SOURCE MATERIAL:
++++++++++++++++++++

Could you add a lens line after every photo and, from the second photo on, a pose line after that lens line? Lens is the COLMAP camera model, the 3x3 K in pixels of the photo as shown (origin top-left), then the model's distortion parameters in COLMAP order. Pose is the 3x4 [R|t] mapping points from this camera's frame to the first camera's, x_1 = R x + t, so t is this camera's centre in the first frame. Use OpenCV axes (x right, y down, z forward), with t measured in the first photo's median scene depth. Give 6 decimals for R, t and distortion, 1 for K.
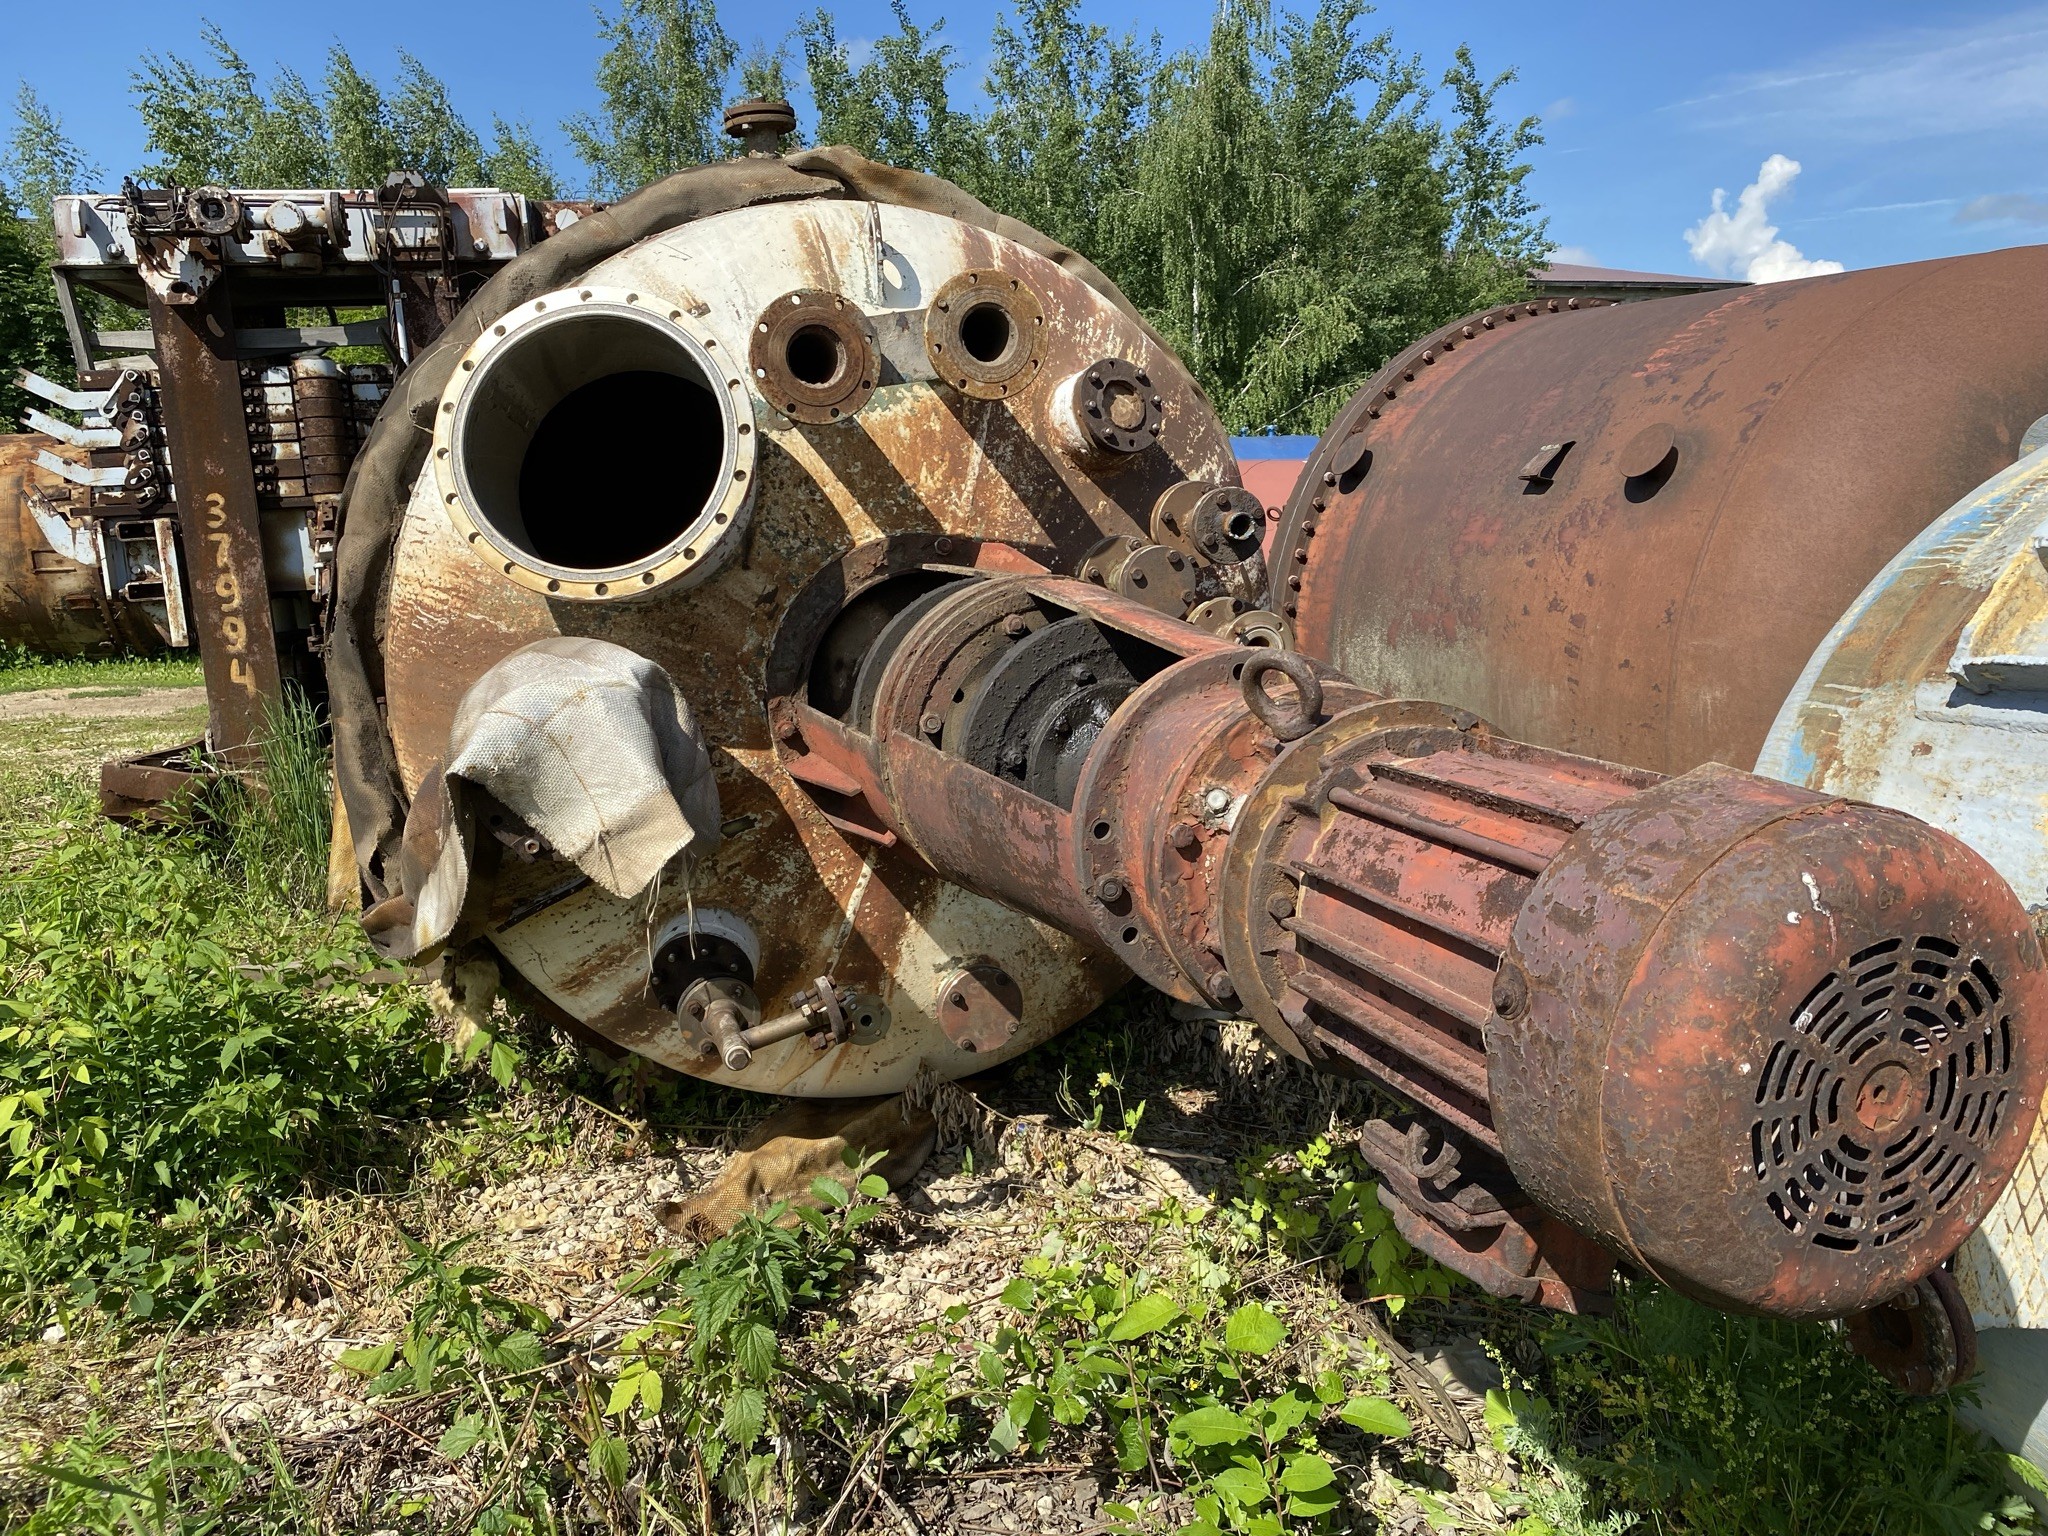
lens RADIAL K [[1527.1, 0, 1039.3], [0, 1527.1, 764.3], [0, 0, 1]] dist [0.008360, -0.012418]
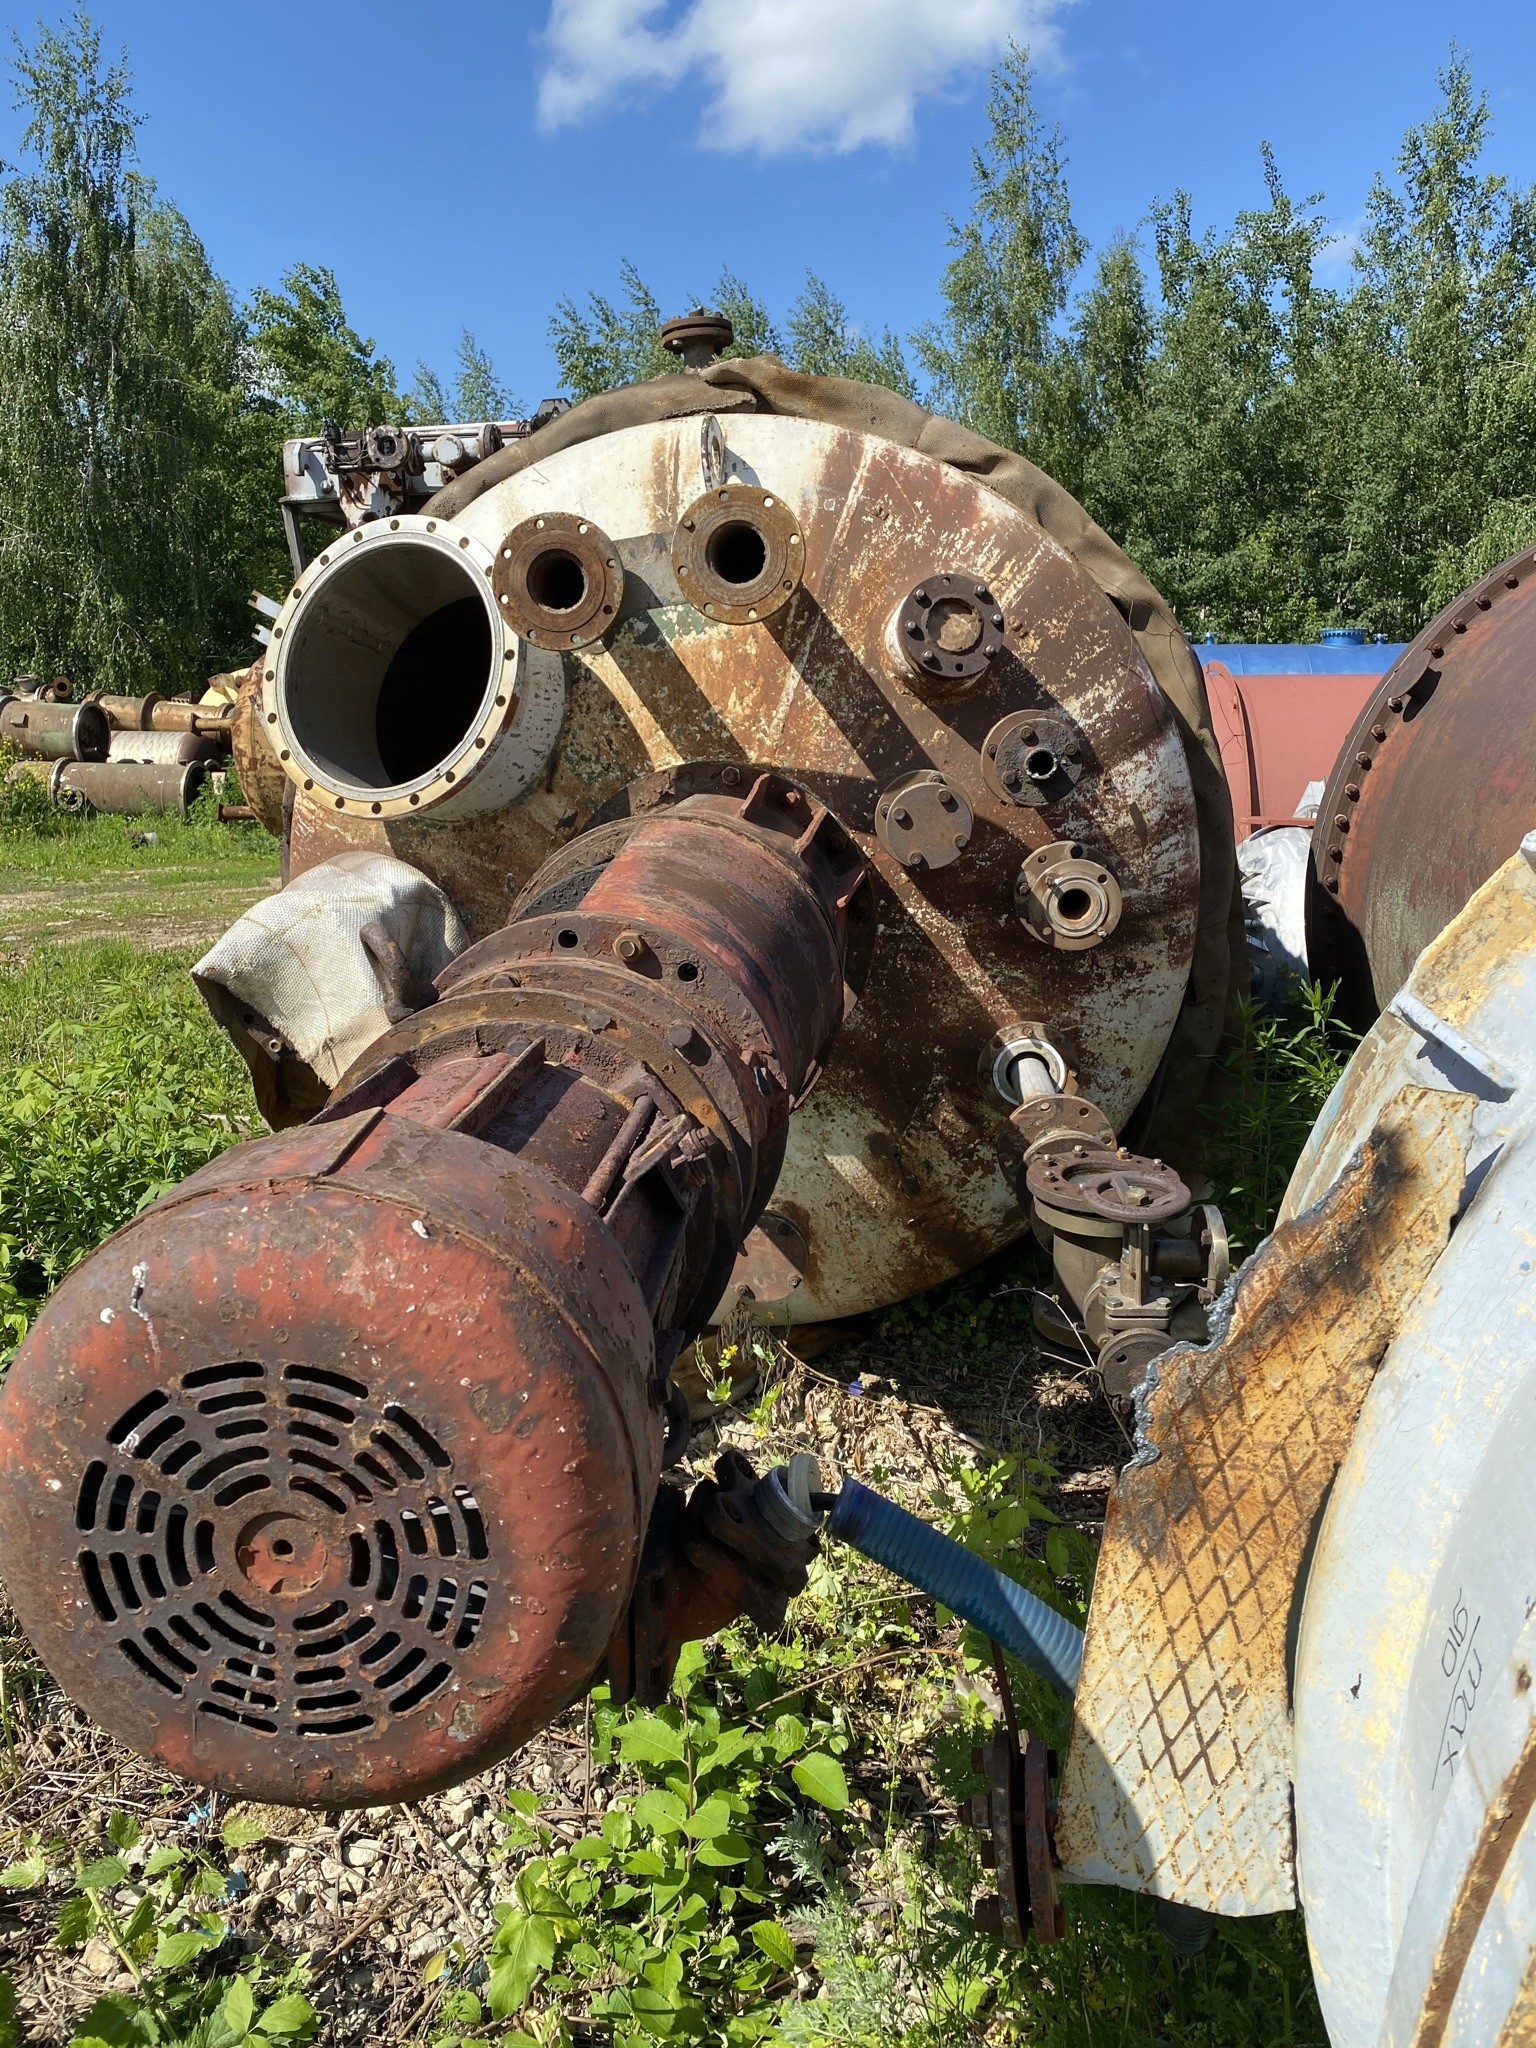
lens RADIAL K [[1527.1, 0, 770.3], [0, 1527.1, 1025.4], [0, 0, 1]] dist [0.008360, -0.012418]
pose [[0.922907, 0.092881, -0.373651, 0.321318], [-0.079676, 0.995532, 0.050667, -0.035533], [0.376688, -0.016990, 0.926184, 0.110775]]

++++++++++++++++++++

TASK DIRECTIONS: Once the images are set aside, retype all of the material above exactly.

YOUR SOLUTION:
Could you add a lens line after every photo and, from the second photo on, a pose line after that lens line? Lens is the COLMAP camera model, the 3x3 K in pixels of the photo as shown (origin top-left), then the model's distortion parameters in COLMAP order. Pose is the 3x4 [R|t] mapping points from this camera's frame to the first camera's, x_1 = R x + t, so t is this camera's centre in the first frame. Use OpenCV axes (x right, y down, z forward), with t measured in the first photo's median scene depth. Give 6 decimals for R, t and distortion, 1 for K.
lens RADIAL K [[1527.1, 0, 1039.3], [0, 1527.1, 764.3], [0, 0, 1]] dist [0.008360, -0.012418]
lens RADIAL K [[1527.1, 0, 770.3], [0, 1527.1, 1025.4], [0, 0, 1]] dist [0.008360, -0.012418]
pose [[0.922907, 0.092881, -0.373651, 0.321318], [-0.079676, 0.995532, 0.050667, -0.035533], [0.376688, -0.016990, 0.926184, 0.110775]]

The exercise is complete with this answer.